Police say that Susan’s killer is better off revealing her whereabouts now. “When that person is able to admit that they’ve done something, there’s a huge sense of relief,” says Lieutenant Sam Bowerman. Besides, he reminds any guilty party who’s reading, a cooperative killer might face a lighter sentence: “Once we find the body, we won’t be interested in your side of the story.”

So if Jim Harrison knows where Susan is, and if he reveals this and ends her family’s restless search, will Jon be grateful? Will Jon feel mercy?

“I will never, never, never, ever, ever, regardless if he got ripped to pieces by wild wolves, never feel a moment of care for what happens to him,” says Jon, who is studying to become a prosecutor.

As he speaks, he slides one screwdriv­er absently against the other, as if he’s sharpening a knife.

(At the Turf Inn)

THE REPORTER: Most of the people I’ve talked to are really upset that they don’t know where her body is. It hurts them to think of her not getting a proper burial, not having a tomb­stone for people to visit. Do you ever think about that?

JIM: Oh, my God. That’s terrible. I’ve been praying so hard that she comes home. I haven’t really thought about that.

THE REPORTER: You don’t wonder where her body is?

(Jim stares at the reporter. The reporter stares back until the waitress comes.)

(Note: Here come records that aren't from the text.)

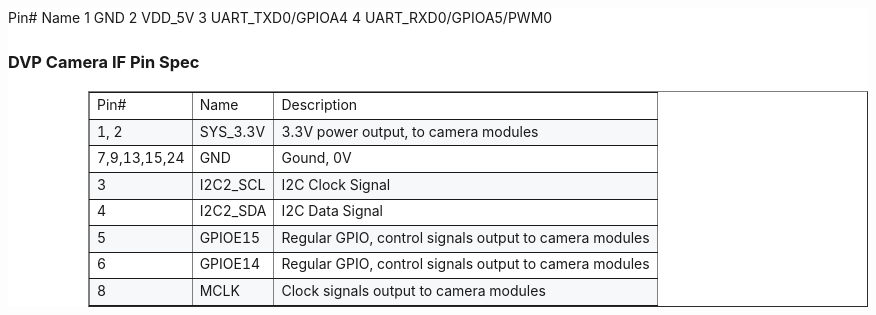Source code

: <tr>
<td>Pin# </td>
<td> Name
</td></tr>
<tr style="background-color:#F6F8FA">
<td>1    </td>
<td> GND
</td></tr>
<tr>
<td>2    </td>
<td> VDD_5V
</td></tr>
<tr style="background-color:#F6F8FA">
<td>3    </td>
<td> UART_TXD0/GPIOA4
</td></tr>
<tr>
<td>4    </td>
<td> UART_RXD0/GPIOA5/PWM0
</td></tr></table></dd></dl></dd></dl>

### <b>DVP Camera IF Pin Spec</b>

<dl><dd><dl><dd><table class="wikitable" border="1">

<tr>
<td>Pin# </td>
<td> Name      </td>
<td> Description
</td></tr>
<tr style="background-color:#F6F8FA">
<td>1, 2 </td>
<td> SYS_3.3V  </td>
<td> 3.3V power output, to camera modules
</td></tr>
<tr>
<td>7,9,13,15,24 </td>
<td> GND </td>
<td> Gound, 0V
</td></tr>
<tr style="background-color:#F6F8FA">
<td>3    </td>
<td> I2C2_SCL </td>
<td> I2C Clock Signal
</td></tr>
<tr>
<td>4    </td>
<td> I2C2_SDA  </td>
<td> I2C Data Signal
</td></tr>
<tr style="background-color:#F6F8FA">
<td>5    </td>
<td> GPIOE15  </td>
<td> Regular GPIO, control signals output to camera modules
</td></tr>
<tr>
<td>6    </td>
<td> GPIOE14 </td>
<td> Regular GPIO, control signals output to camera modules
</td></tr>
<tr style="background-color:#F6F8FA">
<td>8    </td>
<td> MCLK      </td>
<td> Clock signals output to camera modules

Editor’s Note: Since this story’s publication, Susan’s remains were found in rural Frederick County by two hikers on November 29, 1996. Her death was subsequently ruled a homicide by the state medical examiner, but Harrison was never arrested, tried, or charged. After two years of handling the case, the Maryland attorney general’s office called off the criminal investigation into her death due to ”insufficient evidence.” A wrongful death lawsuit filed by Susan’s sons against Harrison ended with a confidential settlement.

In the fall of 2007, Harrison died of pneumonia at the age of 71.